Prompt:
Answer these questions from the post about Senate File 2639:
1. Which bill is named as the House companion to Senate File 2639?
2. What would the bills define?
3. Whose retirement is mentioned in connection with Representative Tony Cornish's role?

This session, Senate File 2639 (and its house companion, HF3238) have been the subject of a lot of misunderstanding (including on this very blog). The bills would define how local authorities enforce federal law regarding dealing with firearms in the hands of those accused of domestic abuse.
The bills have also been the subject of an amazing amount of grandstanding rhetoric.
We’ll talk rhetoric first. Then we’ll talk about the bill.
Aiming Low: Representative Tony Cornish has, for a long, long time now, been the prime mover for Minnesota’s Second Amendment movement in the Legislature (after the retirement of Pat Pariseau). Nobody has ever, ever called him “soft” on Second Amendment issues and escaped without being laughed out of the conversation.
But Cornish isn’t stupid.

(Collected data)
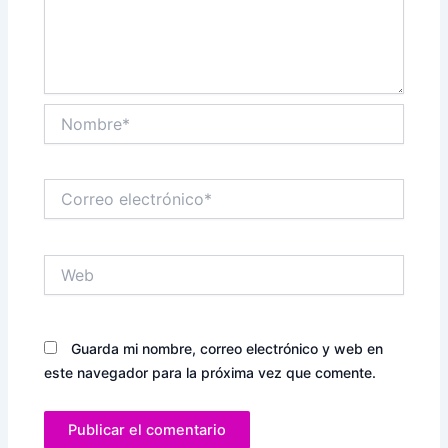
Nombre*
Correo
electrónico*
Web
Guarda mi nombre, correo electrónico y web en
este navegador para la próxima vez que comente.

Written response:
1. HF3238.
2. How local authorities enforce federal law on firearms in the hands of those accused of domestic abuse.
3. Pat Pariseau's.